How to Listen to and Care for Your Amp When It’s Sick

Fender Vibro King

Guitar amps are, no matter how you cut it, black boxes. You may think you have control over them, but when it gets down to it, you can’t really see inside the black box, and even if you could, there aren’t any moving parts. Electricity is largely non-mechanical. Or in other words, magic. And when the magic stops, most people think all they can do is resort to prayer. Or an amp technician.

When your amp isn’t performing up to snuff, there’s still a lot you can do without having an EE degree, or even knowing how to operate test equipment. Here are some holistic approaches—and solutions—you can try yourself, as I did when my tube amp went on the fritz. Warning: Some of the following procedures involve messing around with the components of the amp, so be careful. Electricity can kill you. Proceed at your own risk.

Creeping death

Failure in a tube amp is often creeping and insidious, more like the wearing of the tread in your tires than a light bulb blowing. Because the changes generally occur over time, you can become inured to little degradations in performance. Then one day, maybe after you’ve been away and come back to it, you realize something’s not right. Such was the case with me and my favorite tube amp, my Fender Vibro-King. The following procedures, though, will work on many tube amps.

The symptoms: it hurts when I do this

The Fender Vibro-King is an all-tube amp containing five 12AX7’s, two 6L6 power tubes, and three 10″ Jensen P10R speakers. The amp was definitely underperforming though I really couldn’t be sure why. The manifestations of this poor performance included a distorted sound at a low volume, a generally mushy and ratty/rattly tone, and an overall output that didn’t seem as loud as it once was when the amp was in its prime.

I noticed further that rather than a wholesale volume loss, the amp was plenty loud with the volume knob up to about noon. Beyond that, the amp simply got more distorted, but not appreciably louder.
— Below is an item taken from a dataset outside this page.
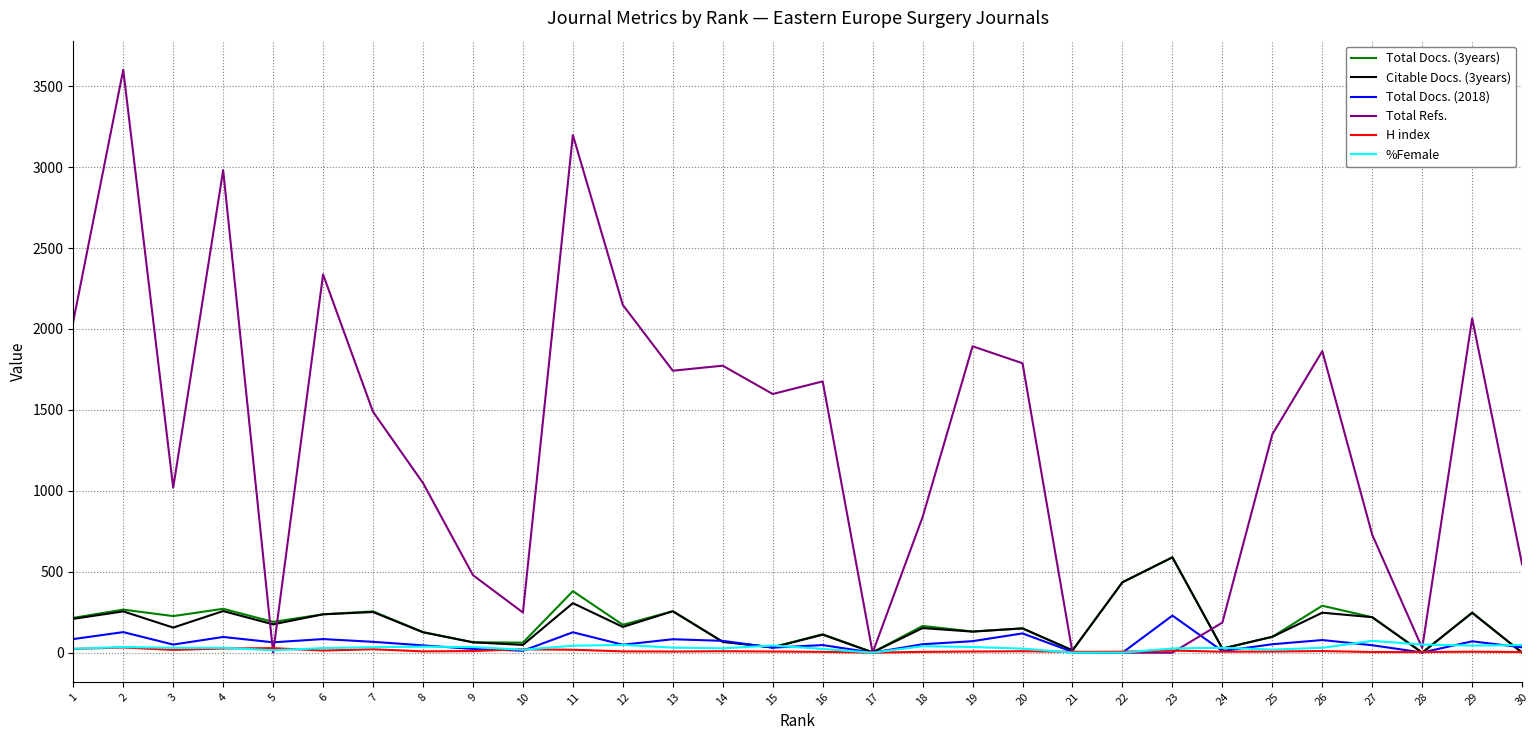

Which series has the largest total across all categories?

Total Refs.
This led me to conclude that while the preamp was pumping more and more voltage through the amp, the power tubes weren’t up to the task.
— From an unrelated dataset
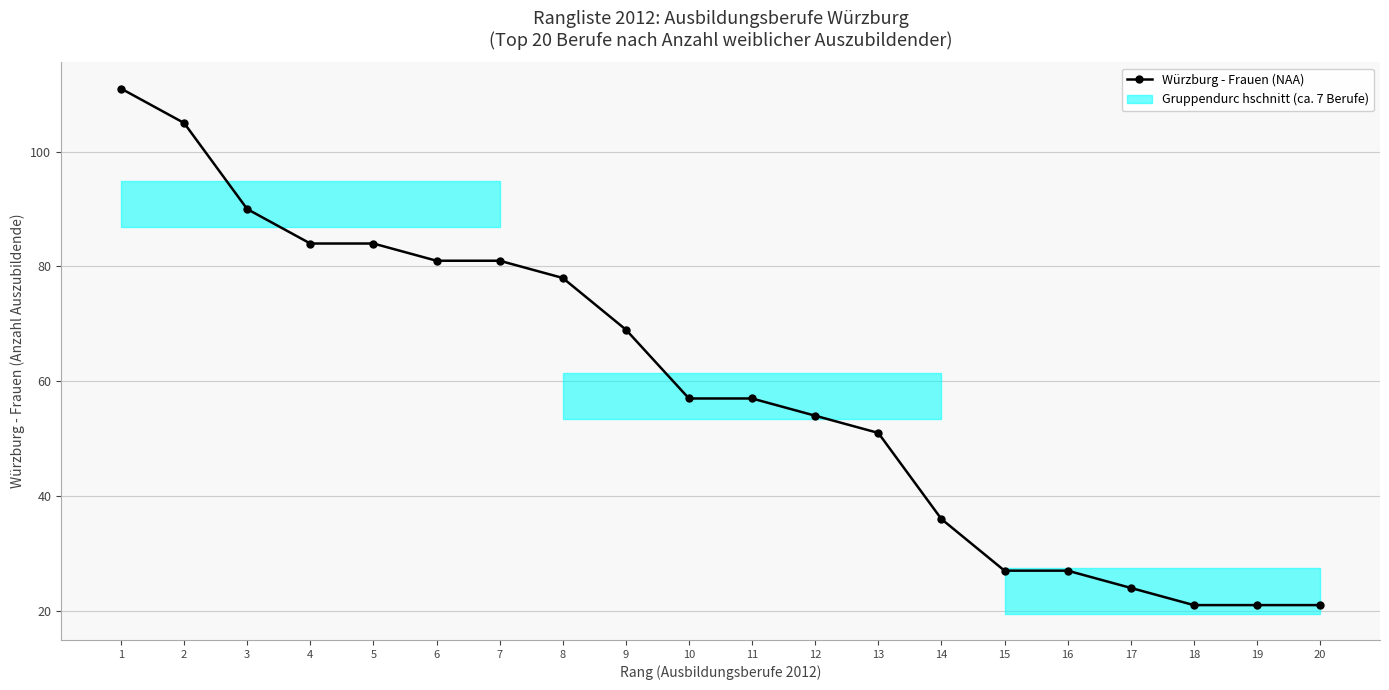

Where is the data nearest to the value 66?

9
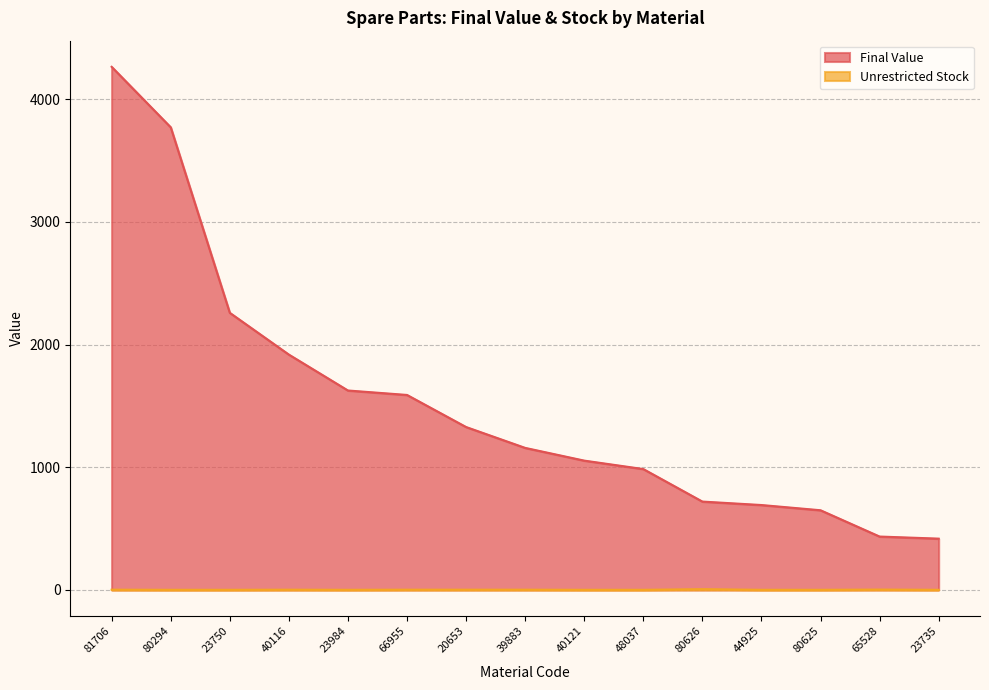

What is the label of the 6th point from the right?

48037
If I were to take this amp into a shop, the tech would most certainly replace the tubes. Since I know I already need tubes—and this would improve the amp significantly (if not completely)—I had nothing to lose by trying new tubes in the amp to see if that made a difference. So acquiring in advance a matched pair of new 6L6’s wouldn’t be a waste of effort nor money (I’d simply supply the tech with my own parts). And replacing the tubes and hearing an improvement would prove that the tubes were indeed among the problems.

You have to be careful about proper biasing when changing tubes, but a quick swap produced dramatic results. The amp was at once louder overall and cleaner at higher volumes than with the previous tubes.

Speaker shiatsu

With the tubes replaced, I had plenty of volume and high-gain clean tone back, but there was still this problem with the mushy tone. Somehow I divined more through experience as a musician than as a scientist that the problem emanated from the speakers. I had to determine just which speaker (or speakers) was the culprit.

I lightly placed my fingers through the basket and onto the diaphragms themselves. I did this both with the amp off and with a helper playing guitar as I felt the speakers move under my fingertips.
Sure enough, the top speaker felt weird different from the other two.

My next step was disconnecting the lead wires from the tags, or lugs, of the other two speakers in order to listen to just the top speaker in isolation. (Note well that this changes the load on the amplifier and can damage it if you’re not careful. But I was doing this at a low volume and for
just seconds at a time.) Sure enough, the top speaker was buzzy and underpowered compared to the other two. It was the one that was damaged, and its contribution was making the overall tone unfocused.

When in doubt, swap ’em out

As a first response to a poorly performing tube amp, you can’t do better than to swap out the output tubes especially if you can’t remember the last time you changed them. But I also was able to detect a speaker problem without the aid of special tools just by using common sense. Changing the tubes got me through the gig, but knowing why the amp was misbehaving in other ways gave me insight into how speakers contribute to the tone and better prepared me for this problem should it arise in the future.

Conclusion

It’s a fine line to determine what you should monkey with and what you should leave alone when something goes wrong in a tube amp. Amps are much more difficult than guitars, but that doesn’t mean that you should be afraid of your amp, just that you need to take the necessary precautions. If your amp doesn’t work and you find out it’s because of a user-replaceable blown fuse, you’re going to feel pretty foolish if you have to learn this from the tech at the shop. That’s perhaps the simplest example, but even being able to swap out tubes and diagnose problems can help you better understand your amp and even lead you to solutions and that’s sometimes all you need to get you through that last gig before you can pay a visit to the shop.